Could you pull out, verbatim, the stretch of lines from the one containing "Sursa foto: Primăria Constanța" through the end of the records, with both ends included and any pictures left out of your answer?

··· Dataset

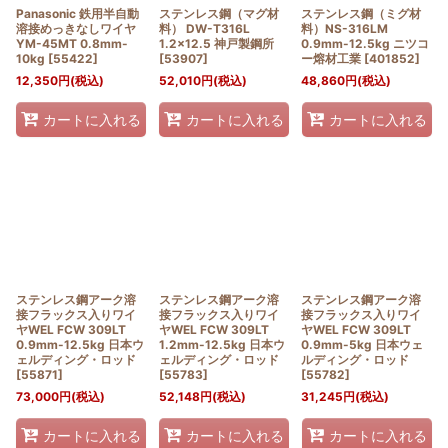
Panasonic 鉄用半自動
ステンレス鋼（マグ材
ステンレス鋼（ミグ材
溶接めっきなしワイヤ
料） DW-T316L
料）NS-316LM
YM-45MT 0.8mm-
1.2×12.5 神戸製鋼所
0.9mm-12.5kg ニツコ
10kg
[
55422
]
[
53907
]
ー熔材工業
[
401852
]
12,350
円
(税込)
52,010
円
(税込)
48,860
円
(税込)
カートに入れる
カートに入れる
カートに入れる
ステンレス鋼アーク溶
ステンレス鋼アーク溶
ステンレス鋼アーク溶
接フラックス入りワイ
接フラックス入りワイ
接フラックス入りワイ
ヤWEL FCW 309LT
ヤWEL FCW 309LT
ヤWEL FCW 309LT
0.9mm-12.5kg 日本ウ
1.2mm-12.5kg 日本ウ
0.9mm-5kg 日本ウェ
ェルディング・ロッド
ェルディング・ロッド
ルディング・ロッド
[
55871
]
[
55783
]
[
55782
]
73,000
円
(税込)
52,148
円
(税込)
31,245
円
(税込)
カートに入れる
カートに入れる
カートに入れる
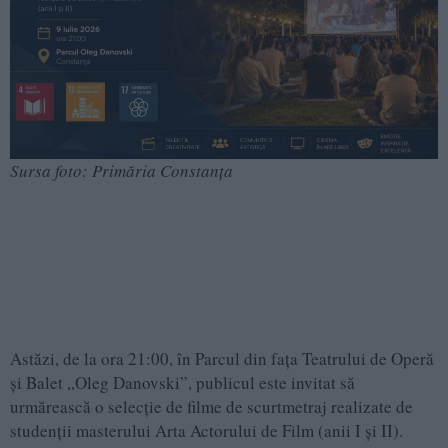
Sursa foto: Primăria Constanța
Astăzi, de la ora 21:00, în Parcul din fața Teatrului de Operă
și Balet „Oleg Danovski”, publicul este invitat să
urmărească o selecție de filme de scurtmetraj realizate de
studenții masterului Arta Actorului de Film (anii I și II).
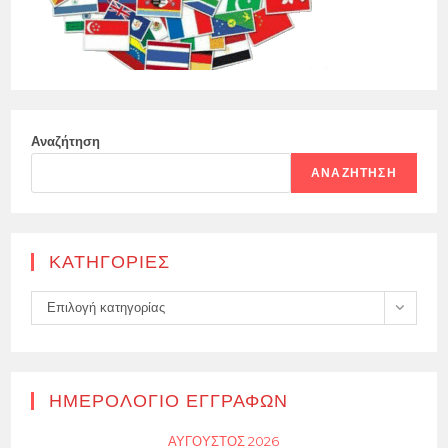
Αναζήτηση
ΑΝΑΖΉΤΗΣΗ
KΑΤΗΓΟΡΊΕΣ
Kατηγορίες
Επιλογή κατηγορίας
ΗΜΕΡΟΛΌΓΙΟ ΕΓΓΡΑΦΏΝ
ΑΎΓΟΥΣΤΟΣ 2026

······

Written reply:
Sursa foto: Primăria Constanța
Astăzi, de la ora 21:00, în Parcul din fața Teatrului de Operă
și Balet „Oleg Danovski”, publicul este invitat să
urmărească o selecție de filme de scurtmetraj realizate de
studenții masterului Arta Actorului de Film (anii I și II).
Αναζήτηση
ΑΝΑΖΉΤΗΣΗ
KΑΤΗΓΟΡΊΕΣ
Kατηγορίες
Επιλογή κατηγορίας
ΗΜΕΡΟΛΌΓΙΟ ΕΓΓΡΑΦΏΝ
ΑΎΓΟΥΣΤΟΣ 2026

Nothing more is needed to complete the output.